WARREN Pinkerton is certain Fiskville killed his father. And all he wants is an apology.
Mr Pinkerton is one of almost 20 Ballarat people who have signed up to a potential class action after it was revealed that workers at CFA’s Fiskville training base had been exposed to deadly chemicals.
His father Colin died from multiple myeloma cancer in 2008, having worked as a vehicle trainer at Fiskville in the 1970s and 1980s.
Before he died, Mr Pinkerton said his father had told him he believed his cancer had been caused by the chemicals at Fiskville.
“In my mind there is no doubt at all that what happened at Fiskville caused all of these illnesses, particularly myeloma,” Mr Pinkerton said.
“I feel robbed, I should have had more time with my father. But Dad was very proud of what he had done at Fiskville and throughout his career as a firefighter, and he would have never spoken up, so I feel that is now my job.”
Mr Pinkerton, 40, said there was a core group of 12 firefighters who all started training at the centre in the late 1970s and who were all subject to the chemicals.
Just four of them are alive today, including the gravely ill former CFA chief Brian Potter.
“It was a lifestyle back then that you would go and burn these chemicals.
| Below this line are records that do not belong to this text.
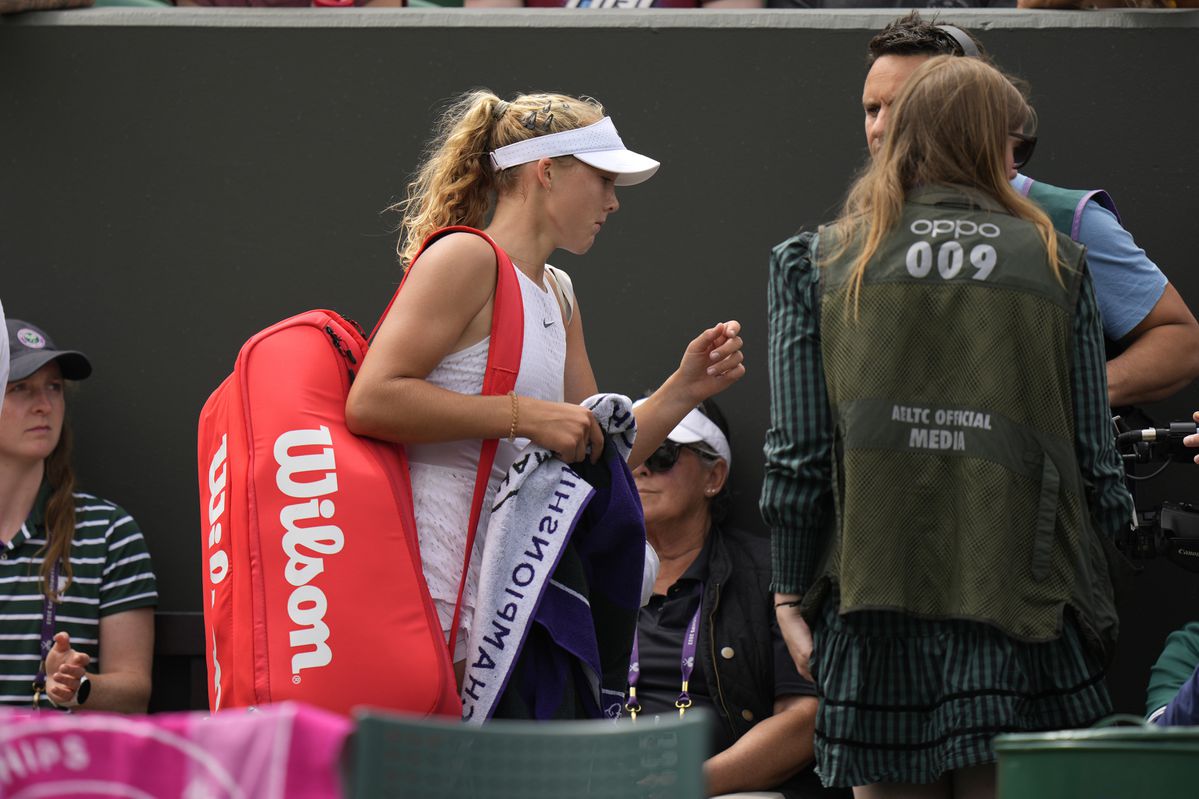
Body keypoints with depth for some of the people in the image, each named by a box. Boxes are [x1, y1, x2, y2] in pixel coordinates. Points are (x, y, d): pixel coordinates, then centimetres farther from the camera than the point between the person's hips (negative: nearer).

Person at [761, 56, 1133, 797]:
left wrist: (792, 594, 9)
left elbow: (798, 457, 0)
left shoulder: (824, 265, 4)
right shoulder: (1054, 266, 5)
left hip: (876, 601, 1)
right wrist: (1091, 595, 17)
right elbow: (1096, 460, 5)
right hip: (1020, 603, -1)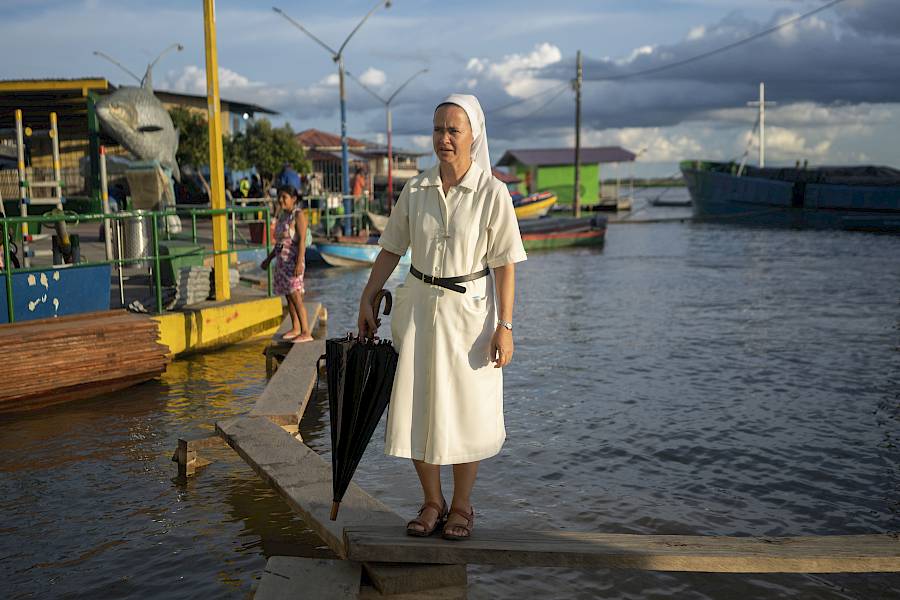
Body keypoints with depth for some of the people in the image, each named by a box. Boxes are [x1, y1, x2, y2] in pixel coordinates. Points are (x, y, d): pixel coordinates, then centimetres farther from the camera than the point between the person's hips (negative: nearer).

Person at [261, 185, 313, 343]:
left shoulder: (299, 215, -11)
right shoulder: (283, 215, 15)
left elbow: (302, 240, -19)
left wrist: (299, 263, -27)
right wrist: (269, 259, 24)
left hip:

Nobody would say anything. Even if Dad was still alive today I don’t think he would have said anything,” said Mr Pinkerton.
“He wouldn’t have piped up and said anything but I know he would be proud of me for coming out and talking about it.”
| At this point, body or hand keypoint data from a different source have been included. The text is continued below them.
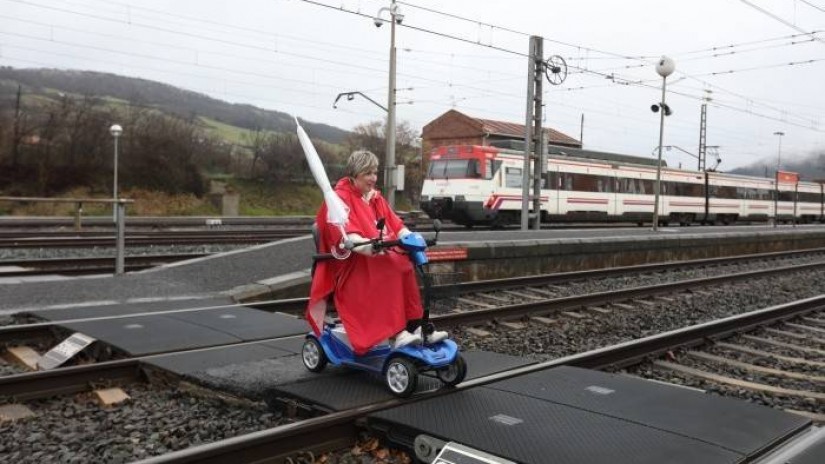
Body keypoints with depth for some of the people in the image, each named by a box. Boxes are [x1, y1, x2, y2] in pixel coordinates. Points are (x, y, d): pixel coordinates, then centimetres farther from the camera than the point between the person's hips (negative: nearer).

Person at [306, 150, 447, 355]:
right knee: (386, 272, -34)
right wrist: (367, 246, -41)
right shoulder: (340, 198, -7)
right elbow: (344, 234, -23)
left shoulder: (374, 197, 17)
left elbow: (394, 223, 10)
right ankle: (395, 334, -37)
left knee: (406, 267, -22)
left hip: (380, 256, 7)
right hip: (351, 264, -7)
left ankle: (416, 327, -20)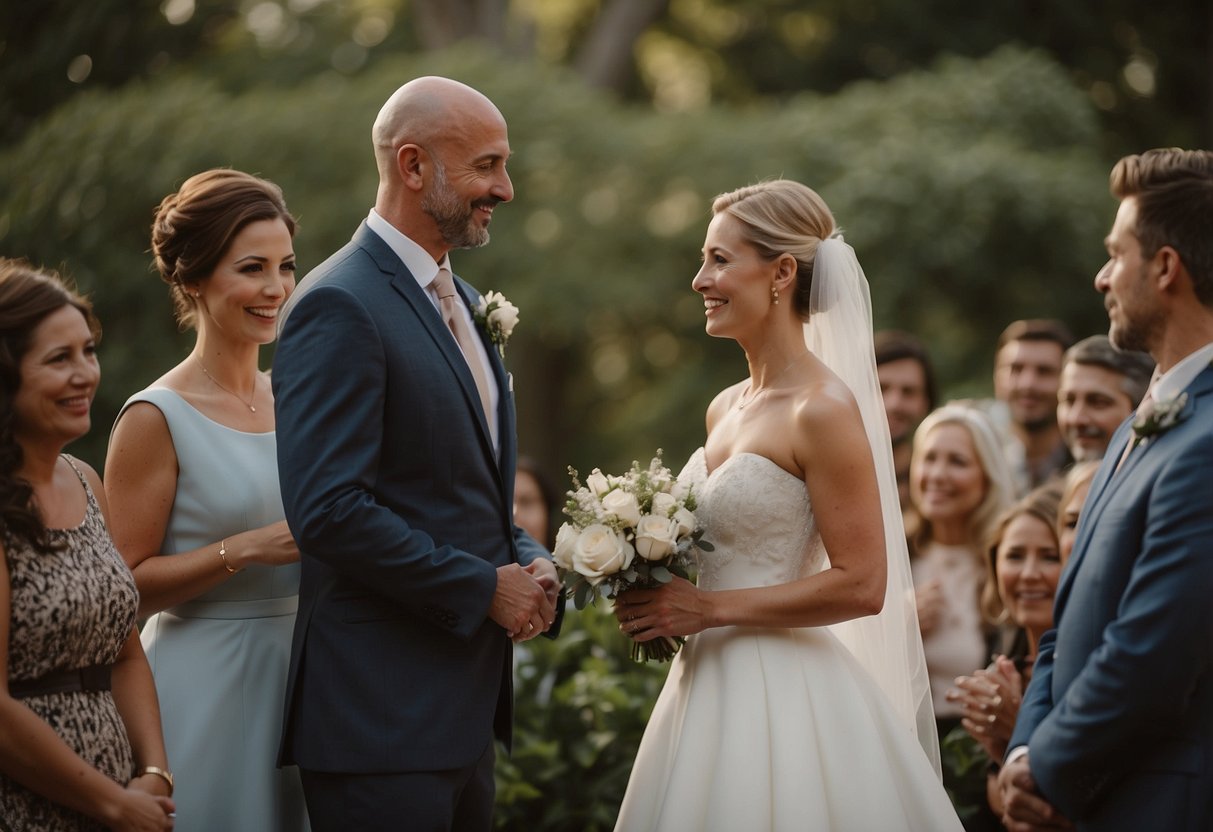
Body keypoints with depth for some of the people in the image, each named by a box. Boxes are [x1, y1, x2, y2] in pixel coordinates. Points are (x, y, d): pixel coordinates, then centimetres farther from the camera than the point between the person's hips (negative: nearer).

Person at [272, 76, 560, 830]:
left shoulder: (458, 300, 17)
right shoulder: (340, 305, -13)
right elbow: (328, 510, -22)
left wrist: (526, 562, 5)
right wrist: (483, 588, -15)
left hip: (465, 710, 9)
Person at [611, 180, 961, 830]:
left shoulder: (824, 409, -14)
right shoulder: (724, 410, 10)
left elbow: (860, 584, -17)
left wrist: (708, 608, -16)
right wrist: (661, 591, 1)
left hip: (782, 698, -8)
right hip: (708, 685, 8)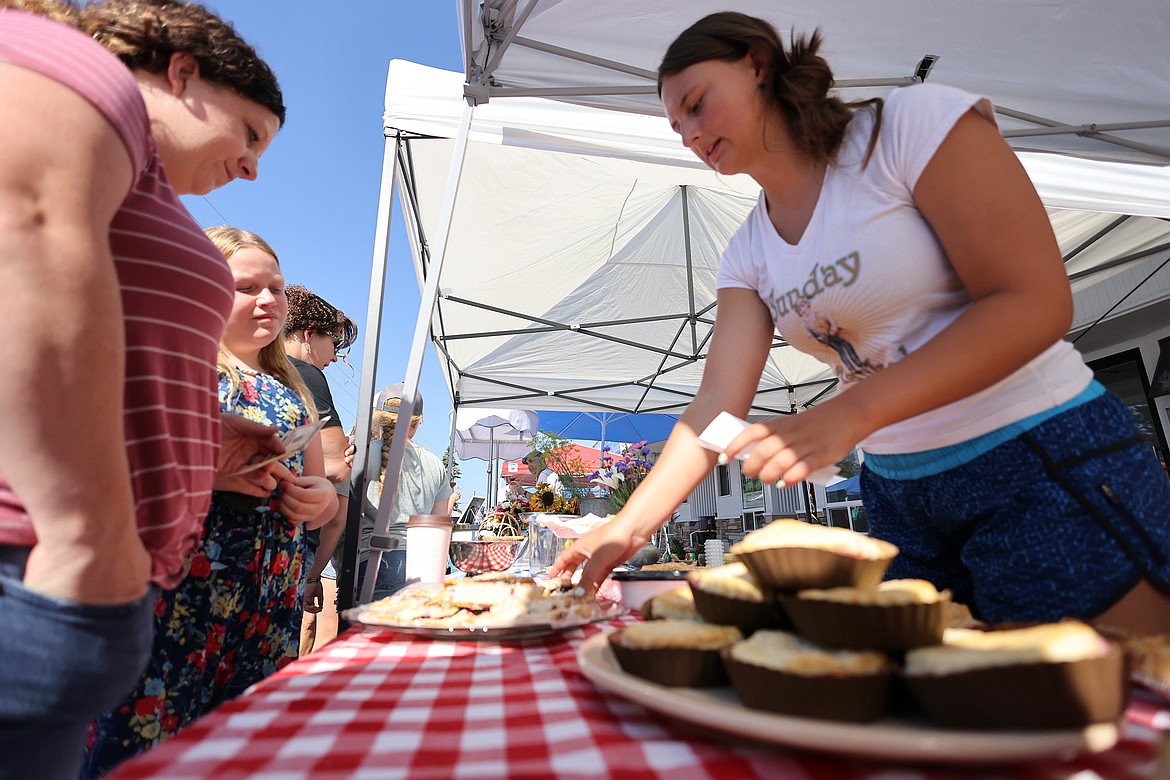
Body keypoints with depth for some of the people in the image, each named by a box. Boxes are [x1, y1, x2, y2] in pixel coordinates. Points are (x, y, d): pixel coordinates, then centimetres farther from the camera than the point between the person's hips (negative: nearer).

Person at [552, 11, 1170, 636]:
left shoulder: (916, 120, -9)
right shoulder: (747, 254, 5)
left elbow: (1036, 304, -17)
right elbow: (716, 408, -3)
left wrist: (847, 414, -28)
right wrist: (627, 529, -11)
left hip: (1044, 463, -4)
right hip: (899, 500, 5)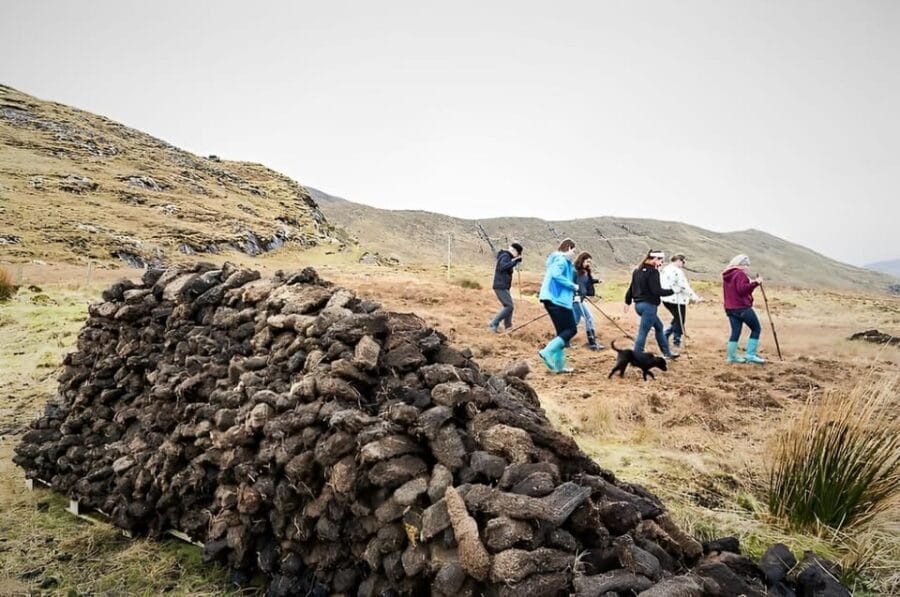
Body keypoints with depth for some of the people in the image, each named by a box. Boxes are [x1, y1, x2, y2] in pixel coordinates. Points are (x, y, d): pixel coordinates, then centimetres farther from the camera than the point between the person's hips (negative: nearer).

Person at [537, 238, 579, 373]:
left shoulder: (559, 260, 22)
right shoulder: (561, 260, -8)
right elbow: (556, 275, -25)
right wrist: (572, 286, -17)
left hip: (553, 300, 10)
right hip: (558, 300, -10)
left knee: (562, 332, 12)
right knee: (571, 330, -6)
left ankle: (558, 365, 12)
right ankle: (547, 351, -16)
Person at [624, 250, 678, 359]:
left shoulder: (637, 271, 10)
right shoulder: (653, 272, -15)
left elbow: (631, 287, 15)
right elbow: (656, 291, -20)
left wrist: (628, 302, 23)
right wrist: (672, 291, -9)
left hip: (638, 304, 10)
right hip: (648, 305, -10)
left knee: (659, 326, 23)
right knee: (643, 332, -5)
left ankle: (667, 353, 33)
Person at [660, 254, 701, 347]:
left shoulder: (664, 270, 11)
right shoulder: (677, 271, -17)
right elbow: (685, 287, -19)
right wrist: (695, 297, -15)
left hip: (666, 299, 9)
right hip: (677, 300, -9)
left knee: (677, 319, 23)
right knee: (680, 321, 5)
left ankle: (665, 335, 16)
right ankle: (676, 341, 12)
His father first started as a volunteer in Chelsea in 1956.
From there, he served in Bendigo, Dandenong, Frankston and Mildura, before he became a driver training officer at Fiskville in 1977.
He served there for six years before he was forced to retire due to heart disease at the age of 44.
Mr Pinkerton spent many years at the training base when he was growing up.
He has had a number of health tests and for now is in the clear, although he never burnt chemicals, like his late father did.
Melbourne law firm Slater & Gordon is handling almost 200 different cases for affected people across Victoria, who claim to have suffered adverse health effects.
It has not yet been decided if a class action would be taken, but for Mr Pinkerton, all he wants is an apology.
“It’s not a money issue at all. I’d never put a dollar amount on my dad,” he said.
“I just want somebody to come out and say sorry.”
The CFA has initiated a health check program to monitor the condition of more than 250 firefighters who might have been exposed to chemicals at Fiskville.